For one thing, the Session API is rich and supports operations that we don’t want or need in our domain. Our UnitOfWork simplifies the session to its essential core: it can be started, committed, or thrown away.

For another, we’re using the UnitOfWork to access our Repository objects. This is a neat bit of developer usability that we couldn’t do with a plain SQLAlchemy Session.

Unit of Work Pattern Recap

The Unit of Work pattern is an abstraction around data integrity

It helps to enforce the consistency of our domain model, and improves performance, by letting us perform a single flush operation at the end of an operation.

It works closely with the Repository and Service Layer patterns

The Unit of Work pattern completes our abstractions over data access by representing atomic updates. Each of our service-layer use cases runs in a single unit of work that succeeds or fails as a block.

This is a lovely case for a context manager

Context managers are an idiomatic way of defining scope in Python. We can use a context manager to automatically roll back our work at the end of a request, which means the system is safe by default.

SQLAlchemy already implements this pattern

We introduce an even simpler abstraction over the SQLAlchemy Session object in order to "narrow" the interface between the ORM and our code. This helps to keep us loosely coupled.
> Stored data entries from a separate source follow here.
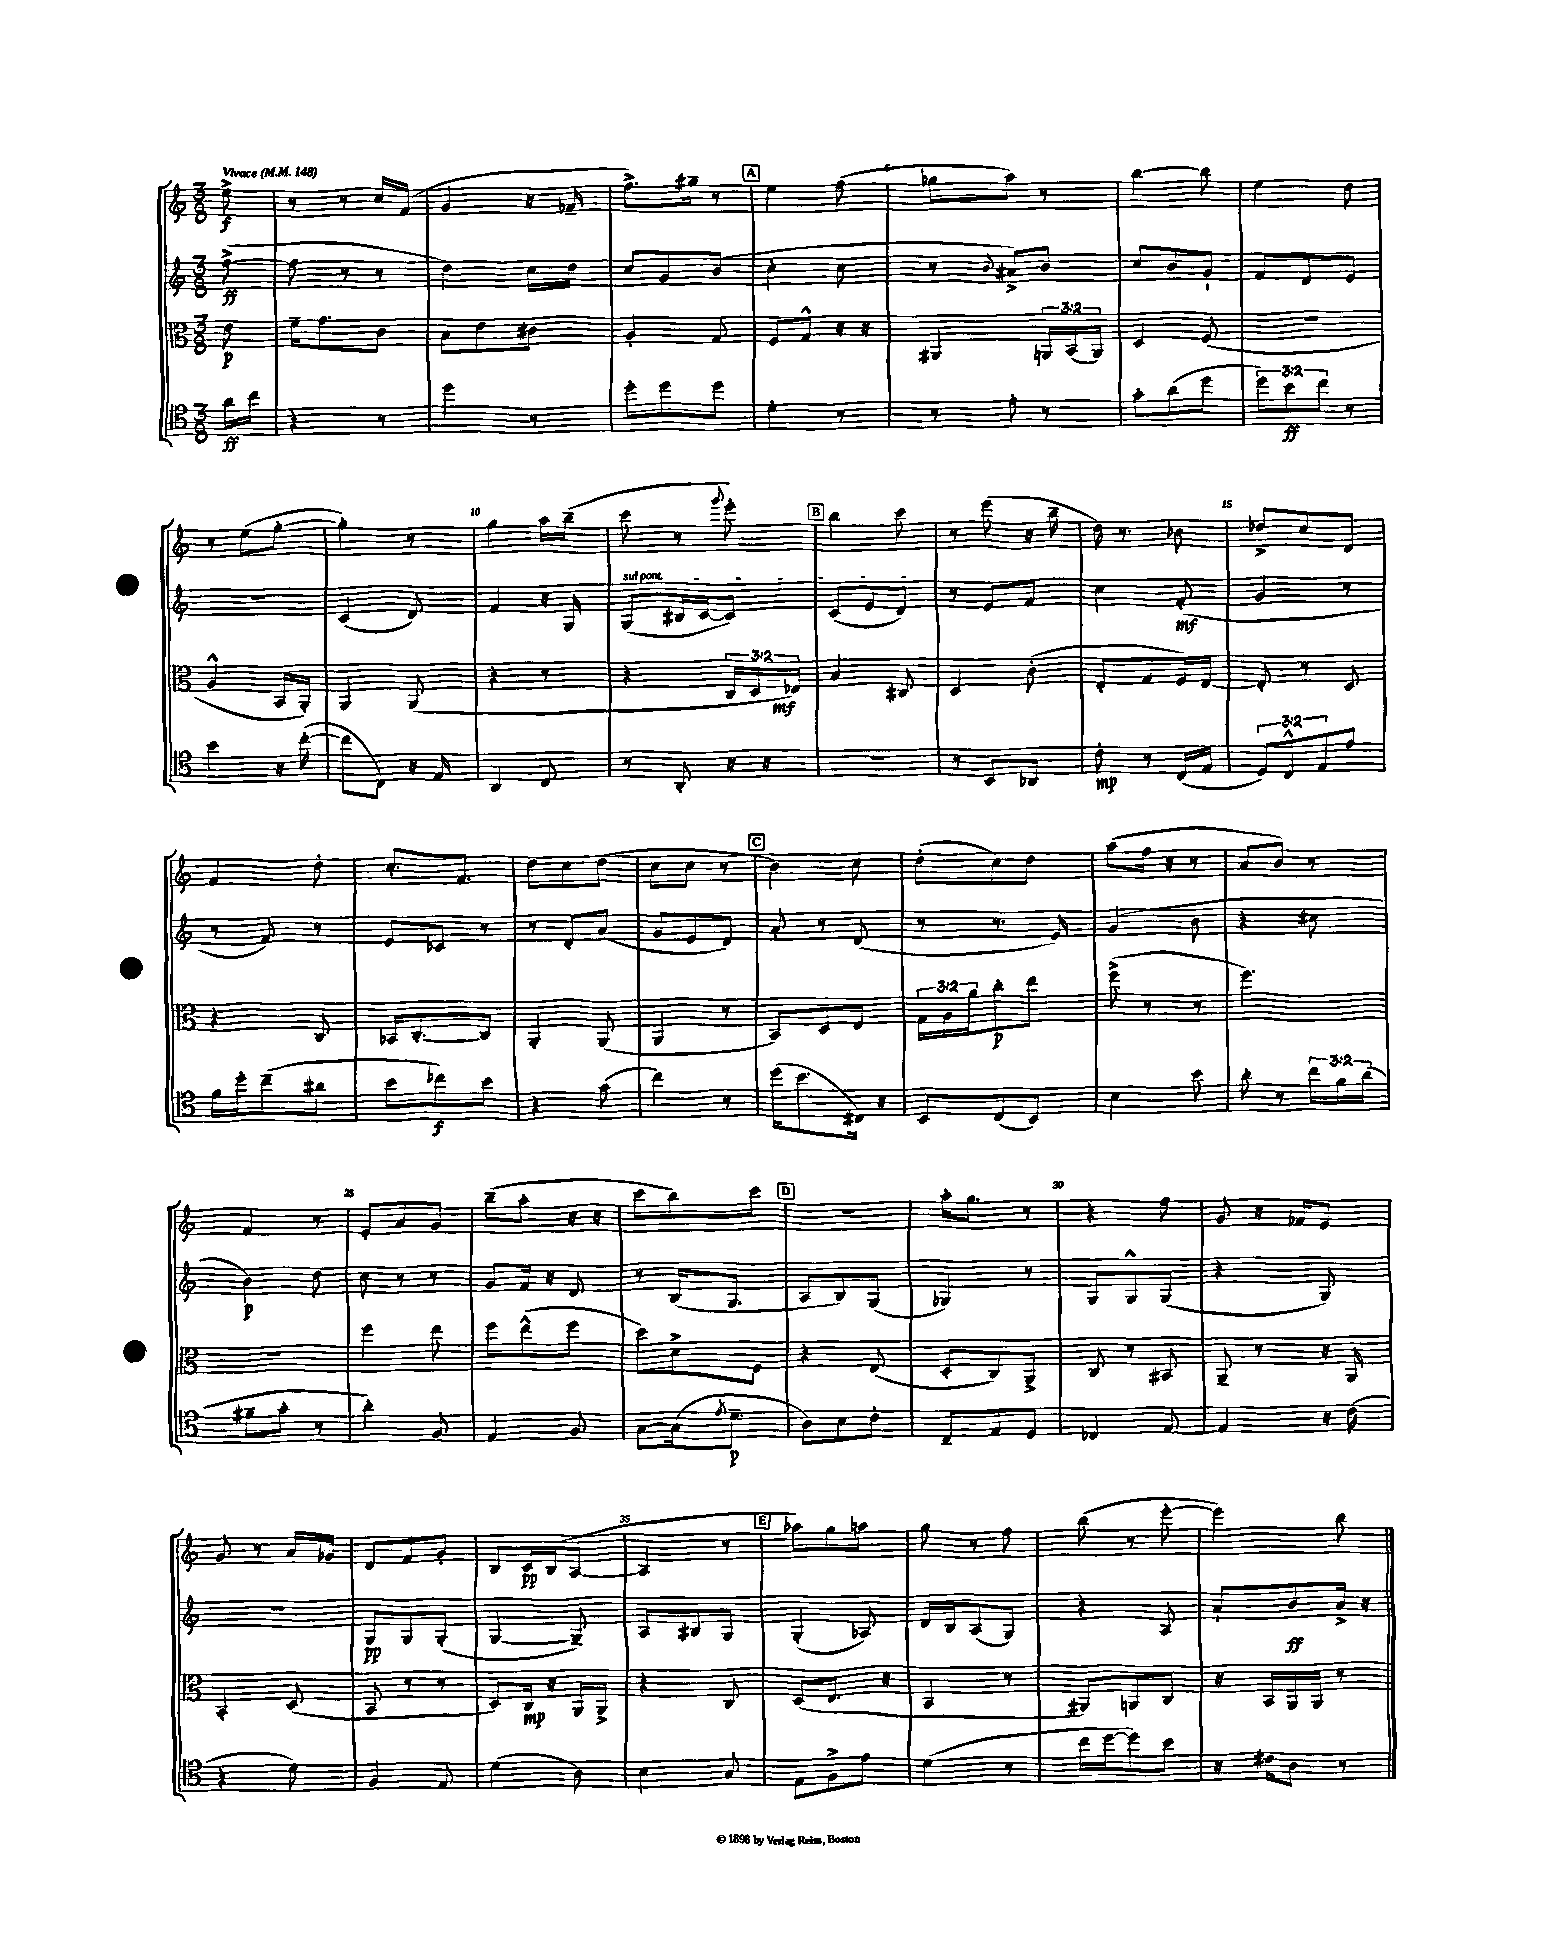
<<
\new StaffGroup <<
\new Staff = "s0" {
    \clef treble \key c \major \numericTimeSignature \time 3/8 \partial 8 \tempo "Vivace" 4 = 148
    e''8->\f |
    r8 r8 c''16 f'16( |
    g'4 r16 fes'16-- |
    f''8.->) gis''16-- r8 |
    \mark \markup { \box "A" } e''4 f''8( |
    ges''8 a''8) r8 |
    b''4~ b''8 |
    e''4 d''8 |
    r8 e''8( g''8~-. |
    g''4-.) r8 |
    g''4 a''16 b''16--( |
    c'''8 r8 \appoggiatura { g'''8 } e'''8-.) |
    \mark \markup { \box "B" } b''4 c'''8 |
    r8 e'''8( r16 b''16-- |
    d''16) r8. bes'8 |
    des''8-> c''8 d'8 |
    f'4 d''8-. |
    c''8.-. f'8. |
    d''8 c''8 d''8( |
    c''8 c''8 r8 |
    \mark \markup { \box "C" } b'4) c''8 |
    d''8-.( c''8) d''8 |
    a''8( f''16 r16 r8 |
    a'8 b'8) r8 |
    f'4 r8 |
    e'8-. a'8 g'8 |
    b''8--( a''8-. r16 r16 |
    c'''8 b''8) c'''8 |
    \mark \markup { \box "D" } R4. |
    a''16-. g''8. r8 |
    r4 f''8 |
    g'8 r16 fes'16 e'8 |
    g'8 r8 a'16 ges'16 |
    d'8 f'8 g'8-. |
    b8 c'16\pp b16( a8~ |
    a4 r8 |
    \mark \markup { \box "E" } aes''8) g''8 a''8 |
    g''8 r8 f''8 |
    b''8( r8 e'''8~-. |
    e'''4) b''8 \bar "|." |
}
\new Staff = "s1" {
    \clef treble \key c \major \numericTimeSignature \time 3/8 \partial 8
    f''8~->\ff( |
    f''8 r8 r8 |
    d''4) c''16 d''16 |
    c''8 g'8 b'8( |
    \mark \markup { \box "A" } c''4-. c''8 |
    r8 \appoggiatura { b'8 } ais'8->) b'8 |
    c''8 b'8 g'8-! |
    f'8 d'8 e'8 |
    R4. |
    c'4( d'8) |
    f'4 r16 g16 |
    \once \override TextSpanner.bound-details.left.text = \markup { \italic "sul pont." } g8\startTextSpan( bis16 c'16~ c'8) |
    \mark \markup { \box "B" } c'8( e'8 d'8\stopTextSpan) |
    r8 e'8 f'8 |
    c''4 f'8-.\mf( |
    g'4 r8 |
    r8 f'8) r8 |
    e'8 ces'8 r8 |
    r8 d'8-. a'8( |
    g'8 e'8 d'8) |
    \mark \markup { \box "C" } a'8-. r8 d'8( |
    r8 r8. e'16) |
    g'4( b'8 |
    r4 cis''8 |
    b'4\p) d''8 |
    c''8 r8 r8 |
    g'8 f'16 r16 d'8 |
    r8 b16( g8. |
    \mark \markup { \box "D" } a8 b8) g8( |
    ges4) r8 |
    g8 g8-^ g8( |
    r4 g8) |
    R4. |
    g8\pp g8 g8-.( |
    g4~ g8--) |
    a8 bis8 g8 |
    \mark \markup { \box "E" } g4-.( aes8) |
    d'16 b16 a8( g8) |
    r4 a8 |
    a'8-! b'8\ff a'16-> r16 \bar "|." |
}
\new Staff = "s2" {
    \clef alto \key c \major \numericTimeSignature \time 3/8 \override Staff.TupletNumber.text = #tuplet-number::calc-fraction-text \partial 8
    e'8\p |
    f'16-- g'8. c'8 |
    b8 e'8 cis'8 |
    a4-. g8 |
    \mark \markup { \box "A" } f8 g8-^ r16 r16 |
    ais,4 \tuplet 3/2 { a,16 b,16( a,16) } |
    d4 f8( |
    R4. |
    a4-^ b,16 a,16-.) |
    a,4 a,8( |
    r4 r8 |
    r4 \tuplet 3/2 { c16 d16 ees16\mf) } |
    \mark \markup { \box "B" } b4 cis8 |
    d4 c'8-.( |
    e8-. g8 f16) e16~ |
    e8-. r8 d8 |
    r4 c8 |
    bes,16 c8.~-. c8 |
    a,4-. a,8( |
    a,4 r8 |
    \mark \markup { \box "C" } b,8) d8 e8 |
    \tuplet 3/2 { g16 a16 a'16 } c''8-.\p e''8 |
    f''8->( r8 r8 |
    f''4.) |
    R4. |
    f''4 e''8 |
    f''8 e''8-^( f''8 |
    d''8) d'8-> f8 |
    \mark \markup { \box "D" } r4 e8( |
    d8-. c8) a,8-> |
    c8 r8 bis,8 |
    a,8-- r8 r16 a,16 |
    b,4-. d8( |
    b,8 r8 r8 |
    d8) c16\mp r16 a,16 a,16-> |
    r4 c8 |
    \mark \markup { \box "E" } d8( e8. r16 |
    b,4 r8 |
    ais,8) a,8 c8 |
    r16 b,16 a,16 a,16 r8 \bar "|." |
}
\new Staff = "s3" {
    \clef tenor \key c \major \numericTimeSignature \time 3/8 \override Staff.TupletNumber.text = #tuplet-number::calc-fraction-text \partial 8
    a'16\ff c''16 |
    r4 r8 |
    d''4 r8 |
    d''8-. d''8 d''8 |
    \mark \markup { \box "A" } d'4-. r8 |
    r8 e'8-. r8 |
    g'8-. a'8( d''8 |
    \tuplet 3/2 { d''8) b'8\ff c''8 } r8 |
    b'4 r16 c''16~-.( |
    c''8 c8) r16 e16 |
    a,4 c8 |
    r8 a,8-. r16 r16 |
    \mark \markup { \box "B" } R4. |
    r8 b,8 aes,8 |
    c'8-.\mp r8 c16( e16 |
    \tuplet 3/2 { d8) c8-^ e8 } e'8 |
    f'16 d''16-. c''8--( ais'8 |
    b'8 ces''8\f) b'8 |
    r4 g'8( |
    c''4) r8 |
    \mark \markup { \box "C" } d''16( b'8. cis16) r16 |
    b,8 c8( b,8) |
    b4 b'8 |
    a'8-. r8 \tuplet 3/2 { c''16 f'16 a'16( } |
    fis'8-- g'8-. r8 |
    a'4-.) f8 |
    e4 f8 |
    g8~ g16( \acciaccatura { e'8 } d'8.--\p |
    \mark \markup { \box "D" } a8) b8 c'8-. |
    c8-- e8 d8 |
    ces4 e8~ |
    e4 r16 c'16( |
    r4 d'8) |
    f4 e8 |
    d'4( a8) |
    b4 g8 |
    \mark \markup { \box "E" } e8 f8-> e'8 |
    d'4( r8 |
    c''16 d''16~ d''8) b'8 |
    r16 cis'16 a8 r8 \bar "|." |
}
>>
>>
\layout { \context { \Score \override BarNumber.break-visibility = ##(#f #t #t) barNumberVisibility = #(every-nth-bar-number-visible 5) } }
Lastly, we’re motivated again by the dependency inversion principle: our service layer depends on a thin abstraction, and we attach a concrete implementation at the outside edge of the system. This lines up nicely with SQLAlchemy’s own recommendations:

Keep the life cycle of the session (and usually the transaction) separate and external. The most comprehensive approach, recommended for more substantial applications, will try to keep the details of session, transaction, and exception management as far as possible from the details of the program doing its work.
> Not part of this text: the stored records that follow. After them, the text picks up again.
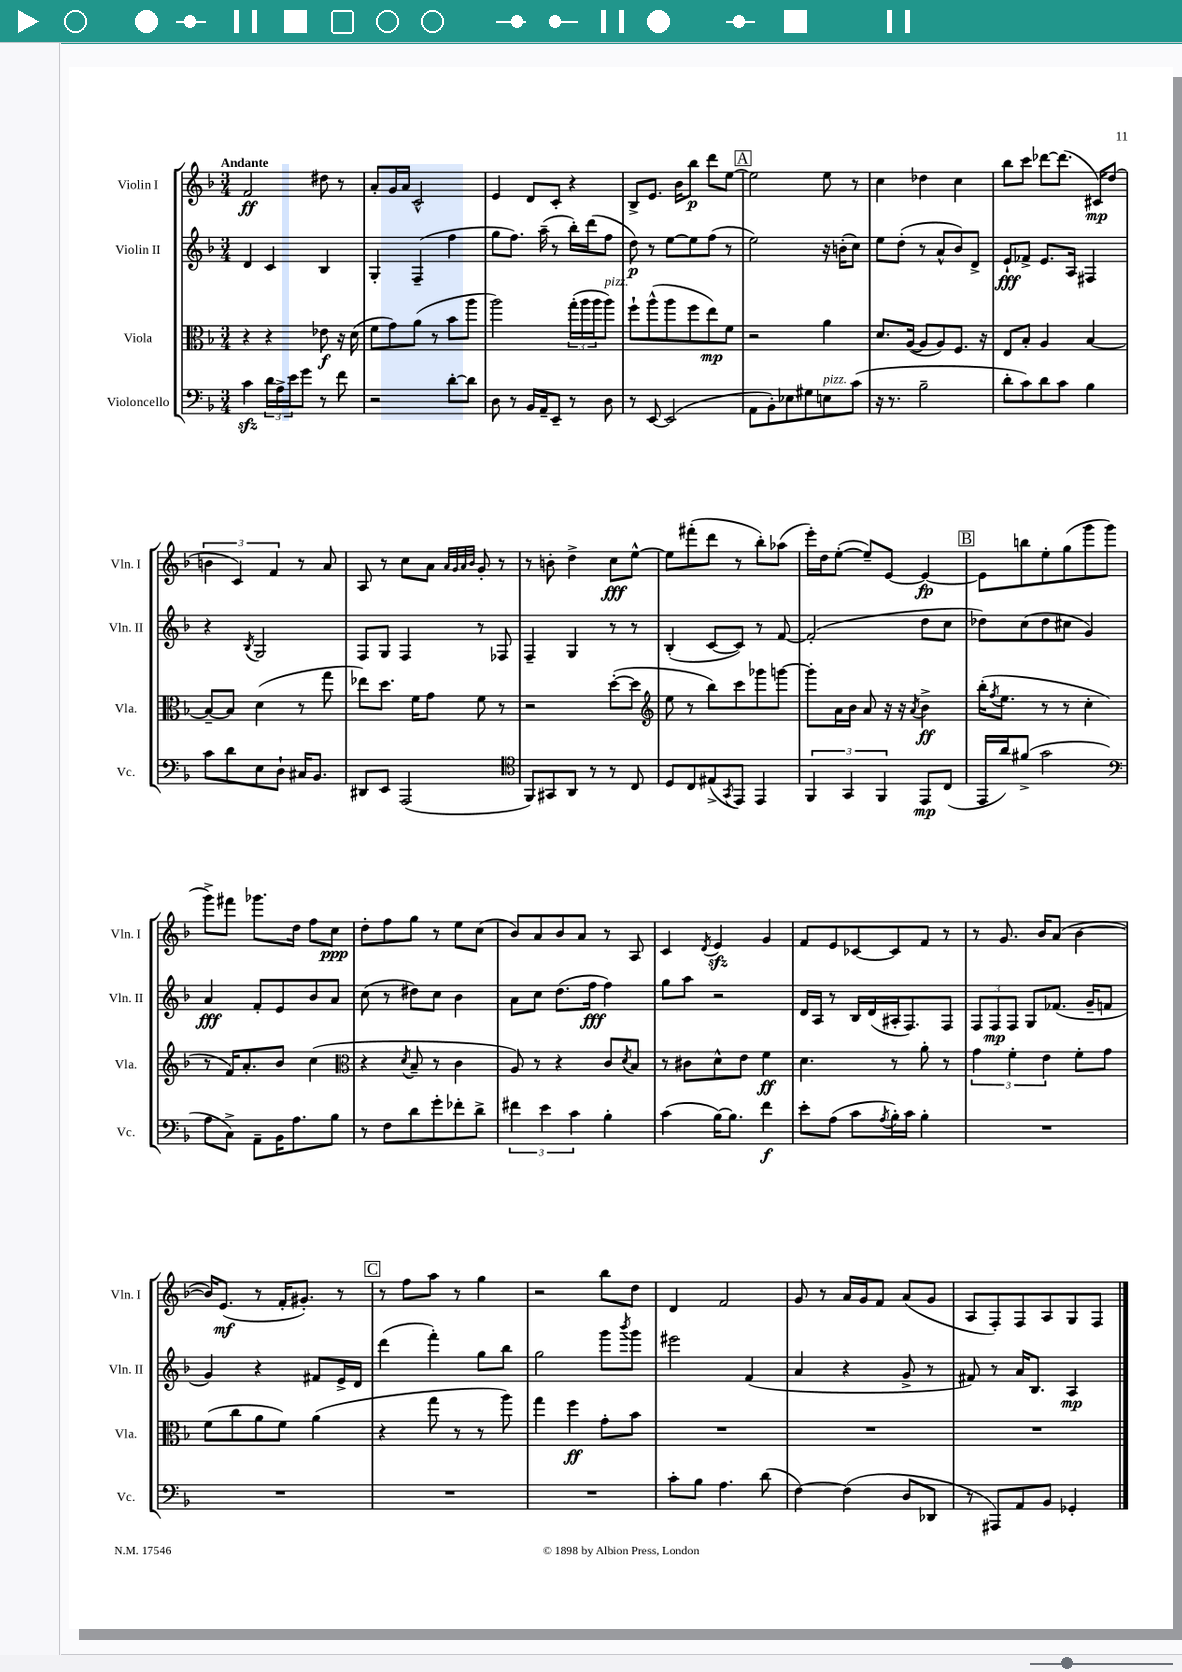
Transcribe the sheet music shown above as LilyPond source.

<<
\new StaffGroup <<
\new Staff = "s0" \with { instrumentName = "Violin I" shortInstrumentName = "Vln. I" } {
    \clef treble \key f \major \numericTimeSignature \time 3/4 \tempo "Andante"
    f'2\ff dis''8 r8 |
    a'8-. g'16 a'16 c'2-^ |
    e'4 d'8 c'8-. r4 |
    bes8-> e'8. bes'16 bes''8\p d'''8 e''8~ |
    \mark \markup { \box "A" } e''2 e''8 r8 |
    c''4 des''4 c''4 |
    bes''8 c'''8 des'''8~ des'''8.( cis'16\mp) d''8( |
    \tuplet 3/2 { b'4 c'4) f'4 } r8 a'8 |
    a8 r8 c''8 a'8 \grace { a'32 g'32 a'32 bes'32 } g'8-. r8 |
    r8 b'8-. d''4-> c''8\fff e''8~-^ |
    e''8 fis'''8-.( d'''8 r8 bes''8-.) aes''8( |
    e'''16-.) d''16 e''8~-.( e''8--) e'8~ e'4~\fp |
    \mark \markup { \box "B" } e'8 b''8 e''8-. g''8( g'''8 g'''8 |
    g'''8->) fis'''8 ges'''8. d''16 f''8 c''8\ppp |
    d''8-. f''8 g''8 r8 e''8 c''8( |
    bes'8) a'8 bes'8 a'8 r8 a8 |
    c'4 \acciaccatura { d'8 } e'4\sfz g'4 |
    f'8 e'8 ces'8~ ces'8 f'8 r8 |
    r8 g'8. bes'16 a'8( bes'4~ |
    bes'16) e'8.\mf( r8 f'16-. gis'8.-.) r8 |
    \mark \markup { \box "C" } r8 f''8 a''8 r8 g''4 |
    r2 bes''8 d''8 |
    d'4 f'2 |
    g'8 r8 a'16 g'16 f'8 a'8( g'8 |
    a8 f8-.) f8 a8 g8 f8 \bar "|." |
}
\new Staff = "s1" \with { instrumentName = "Violin II" shortInstrumentName = "Vln. II" } {
    \clef treble \key f \major \numericTimeSignature \time 3/4
    d'4 c'4 bes4 |
    g4-. f4--( f''4 |
    g''8 f''8.) a''16--( r8 bes''16-.) d'''16( f''8 |
    d''8\p) r8 e''8~ e''8 f''8( r8 |
    \mark \markup { \box "A" } e''2) r16 b'16-.( c''8) |
    e''8 d''8-.( r8 a'8-^ bes'8) d'8-> |
    e'8-!\fff fes'8-> e'8. a16 fis4 |
    r4 \acciaccatura { bes8 } g2 |
    f8 g8 f4 r8 fes8 |
    f4-- g4 r8 r8 |
    bes4-.( c'8~ c'8) r8 f'8~ |
    f'2-.( d''8 c''8 |
    \mark \markup { \box "B" } des''8) c''8( des''8 cis''8 g'4) |
    a'4\fff f'8-. e'8 bes'8 a'8 |
    c''8( r8 dis''8) c''8 bes'4 |
    a'8 c''8 d''8.( f''16\fff f''4) |
    g''8 a''8 r2 |
    d'16 a16 r8 bes16 d'16( ais16-. f8.) f8 |
    \tuplet 3/2 { f8 f8\mp f8 } g8 fes'8.( g'16-- f'8 |
    g'4) r4 fis'8 e'16-> d'16 |
    \mark \markup { \box "C" } d'''4( f'''4-.) g''8 bes''8 |
    g''2 g'''8 \acciaccatura { bes'''8 } g'''8 |
    eis'''2 f'4( |
    a'4 r4 g'8-> r8 |
    fis'8) r8 a'16 bes8. a4\mp \bar "|." |
}
\new Staff = "s2" \with { instrumentName = "Viola" shortInstrumentName = "Vla." } {
    \clef alto \key f \major \numericTimeSignature \time 3/4
    r4 r4 ees'8\f r16 d'16( |
    f'8 g'8) a'8( r8 bes'8 a''8 |
    a''2) \tuplet 3/2 { g''16-.( a''16 a''16 } a''8^\markup { \italic "pizz." }) |
    f''8-! a''8-^( a''8 f''8 e''8\mp) f'8 |
    \mark \markup { \box "A" } r2 a'4 |
    d'8. a16~( a8 a8) f8. r16 |
    e8 bes8-. a4 bes4~ |
    bes8~-- bes8 d'4( r8 g''8 |
    ees''8) d''8. f'16 g'8 f'8 r8 |
    r2 d''8~-.( d''8 |
    \clef treble e''8 r8 bes''8) c'''8 ges'''8 g'''8~ |
    g'''8-. a'16 bes'16 a'8 r16 r16 \acciaccatura { a'8 } bes'4->\ff |
    \mark \markup { \box "B" } bes''16-.( \acciaccatura { f''8 } e''8. r8 r8 c''4-. |
    r8 f'16) a'8.-. bes'8 c''4( |
    \clef alto r4 \acciaccatura { d'8 } bes8-- r8 c'4 |
    a8) r8 r4 c'8 \acciaccatura { d'8 } bes8 |
    r8 cis'8 d'8-^ e'8 f'4\ff |
    d'4. r8 a'8-. r8 |
    \tuplet 3/2 { g'4 f'4-. e'4 } f'8-. g'8 |
    f'8( c''8 a'8 f'8) a'4( |
    \mark \markup { \box "C" } r4 g''8 r8 r8 a''8) |
    g''4 f''4\ff g'8-. bes'8 |
    R2. |
    R2. |
    R2. \bar "|." |
}
\new Staff = "s3" \with { instrumentName = "Violoncello" shortInstrumentName = "Vc." } {
    \clef bass \key f \major \numericTimeSignature \time 3/4
    c'4\sfz \tuplet 3/2 { d'16 a16-> e'16 } g'8 r8 f'8 |
    r2 d'8~-. d'8 |
    d8 r8 bes,16 a,16-- e,8-- r8 d8 |
    r8 e,8~ e,2( |
    \mark \markup { \box "A" } a,8 bes,8-.) ees8 gis8 e8^\markup { \italic "pizz." } c'8( |
    r16 r8. bes2-- |
    d'8-. c'8) d'8 c'8 bes4 |
    c'8 d'8 e8 d8-! cis16 bes,8. |
    dis,8 e,8 a,,2( |
    \clef tenor f,8) gis,8 a,8 r8 r8 c8 |
    d8 c8 eis8->( \acciaccatura { g,8 } e,8) e,4 |
    \tuplet 3/2 { f,4 g,4 f,4 } e,8\mp c8( |
    \mark \markup { \box "B" } e,16 a'16) fis'8->( g'2 |
    \clef bass a8 c8->) a,8-- bes,16 a8. bes8 |
    r8 f8 d'8 g'8-. fes'8-. d'8-> |
    \tuplet 3/2 { fis'4 e'4 c'4 } bes4-. |
    c'4( bes16~) bes8. f'4\f |
    e'8-. a8( c'8 \acciaccatura { a8 } bes16-.) c'16 bes4-. |
    R2. |
    R2. |
    \mark \markup { \box "C" } R2. |
    R2. |
    c'8-. bes8 a4. d'8( |
    f4~) f4( d8 des,8 |
    r8 ais,,8) a,8 bes,8 ges,4-. \bar "|." |
}
>>
>>
\layout { \context { \Score \remove "Bar_number_engraver" } }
— SQLALchemy "Session Basics" Documentation

1. You may have come across the use of the word collaborators to describe objects that work together to achieve a goal. The unit of work and the repository are a great example of collaborators in the object-modeling sense. In responsibility-driven design, clusters of objects that collaborate in their roles are called object neighborhoods, which is, in our professional opinion, totally adorable.